SOFTWARE - A CRISIS ON THE HORIZON?
Many industry observers (including this author) have characterized the problems associated with software development as a "crisis." More than a few books (e.g., [GLA97], [FLO97], [YOU98a]) have recounted the impact of some of the more spectacular software failures that have occurred over the past decade. Yet, the great successes achieved by the software industry have led many to question whether the term software crisis is still appropriate. Robert Glass, the author of a number of books on software failures, is representative of those who have had a change of heart. He states [GLA98]: “I look at my failure stories and see exception reporting, spectacular failures in the midst of many successes, a cup that is [now] nearly full.”
It is true that software people succeed more often than they fail. It also true that the software crisis predicted 30 years ago never seemed to materialize. What we really have may be something rather different.
The word crisis is defined in Webster's Dictionary as “a turning point in the course of anything; decisive or crucial time, stage or event.” Yet, in terms of overall software quality and the speed with which computer-based systems and products are developed, there has been no "turning point," no "decisive time," only slow, evolutionary change, punctuated by explosive technological changes in disciplines associated with software.
The word crisis has another definition: "the turning point in the course of a disease, when it becomes clear whether the patient will live or die." This definition may give us a clue about the real nature of the problems that have plagued software development.
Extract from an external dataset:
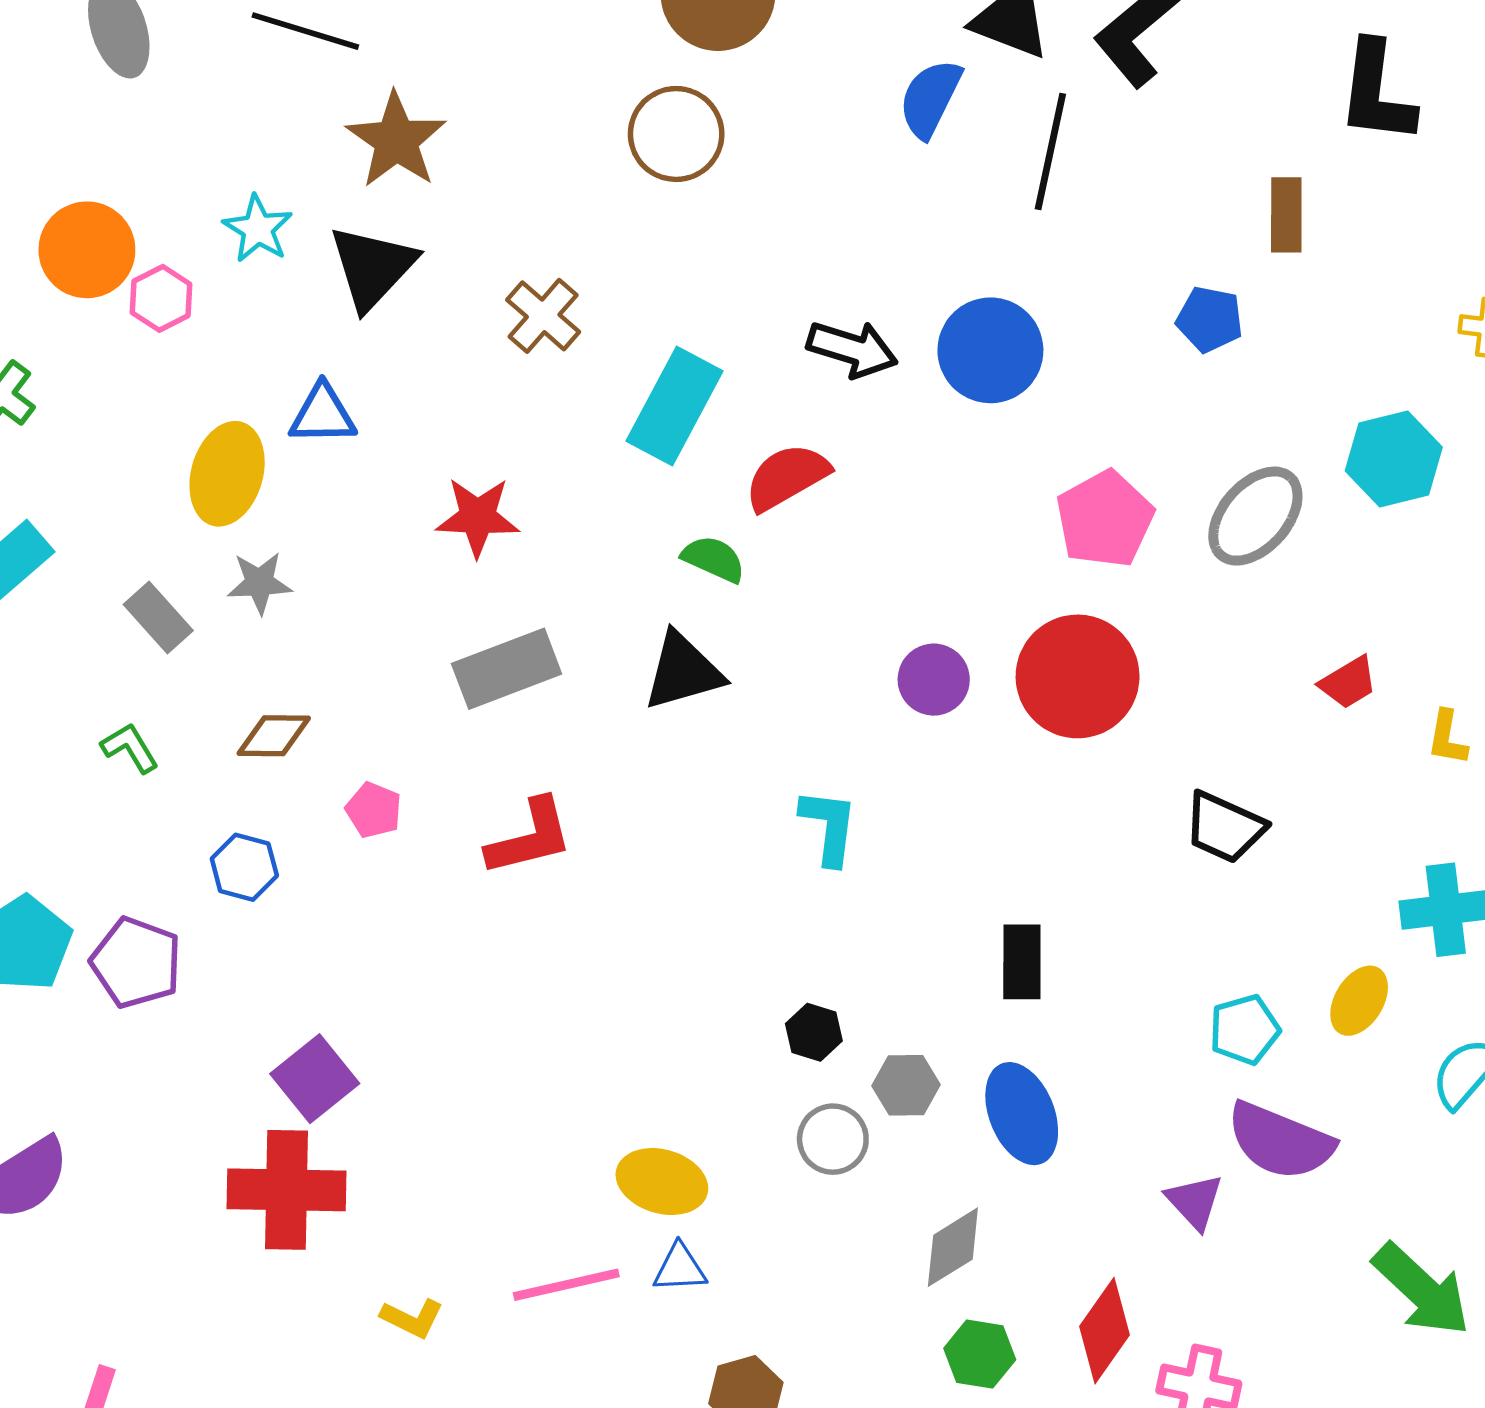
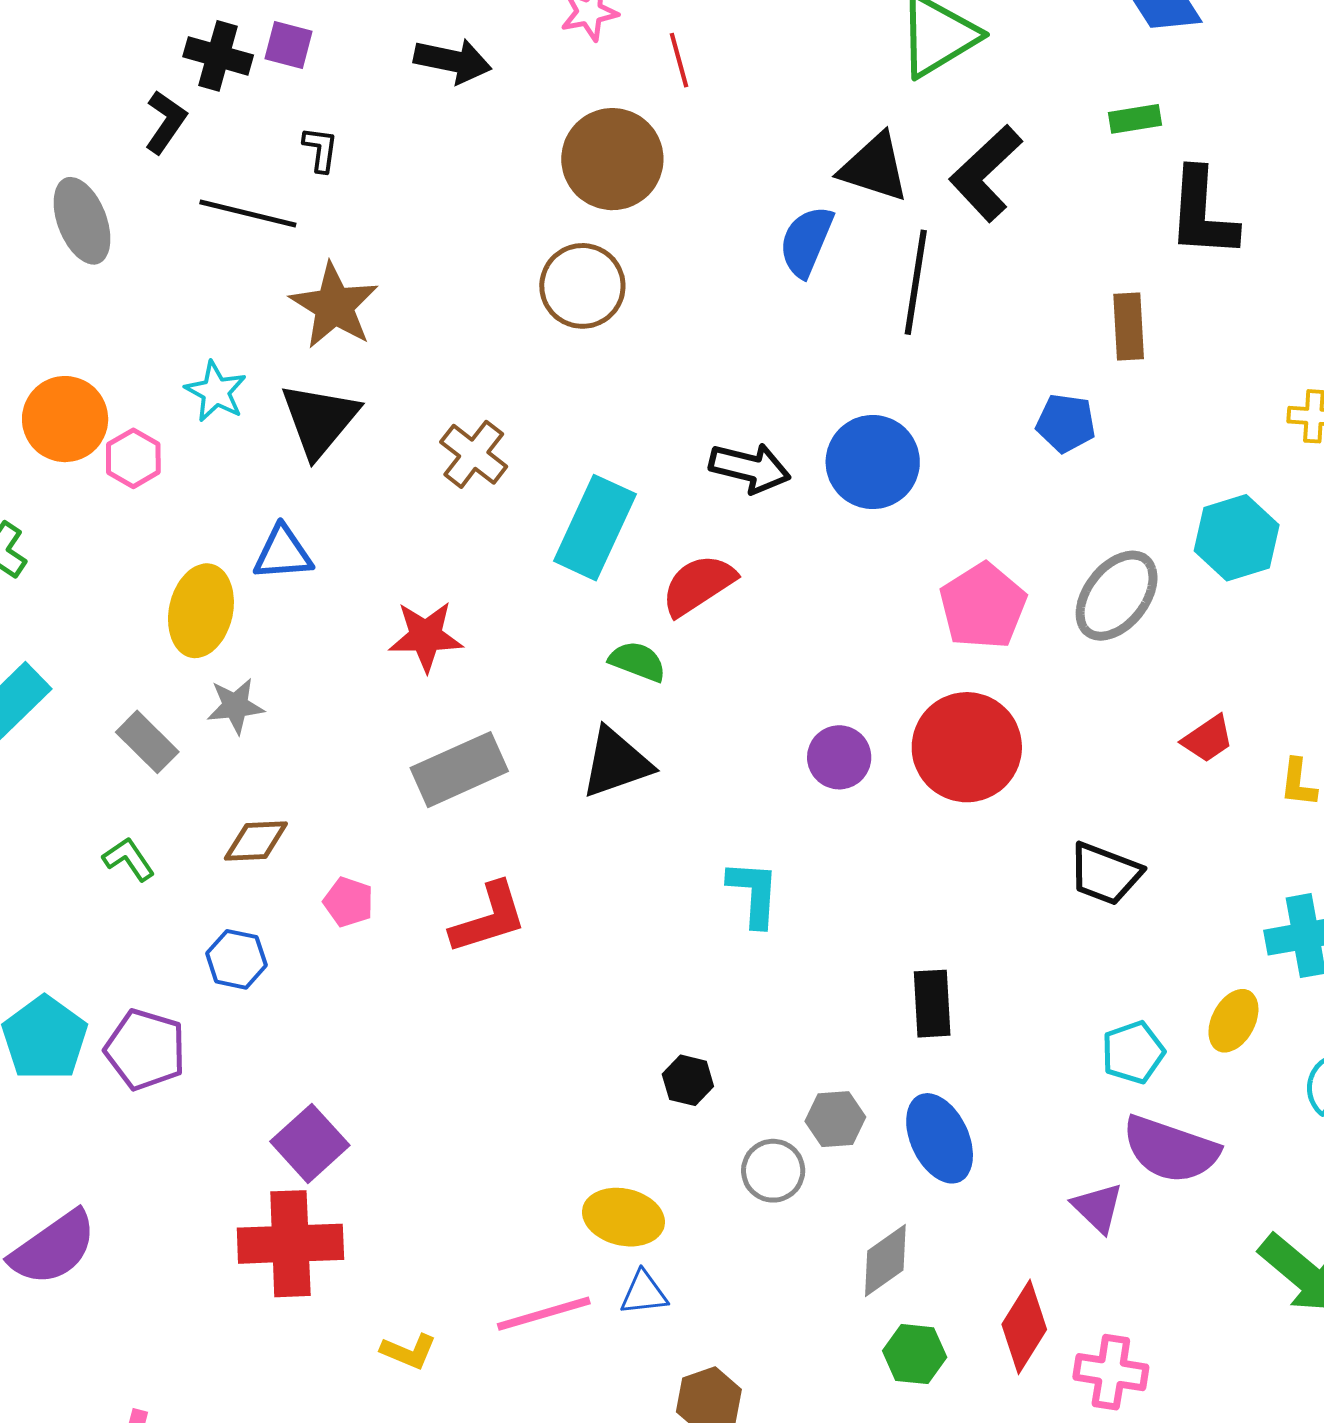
black hexagon: (814, 1032) -> (688, 1080), moved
What we really have might be better characterized as a chronic affliction.2 The word affliction is defined as "anything causing pain or distress." But the definition of the adjective chronic is the key to our argument: "lasting a long time or recurring often; continuing indefinitely." It is far more accurate to describe the problems we have endured in the software business as a chronic affliction than a crisis.
Regardless of what we call it, the set of problems that are encountered in the development of computer software is not limited to software that "doesn't function properly." Rather, the affliction encompasses problems associated with how we develop software, how we support a growing volume of existing software, and how we can expect to keep pace with a growing demand for more software. We live with this affliction to this day—in fact, the industry prospers in spite of it. And yet, things would be much better if we could find and broadly apply a cure.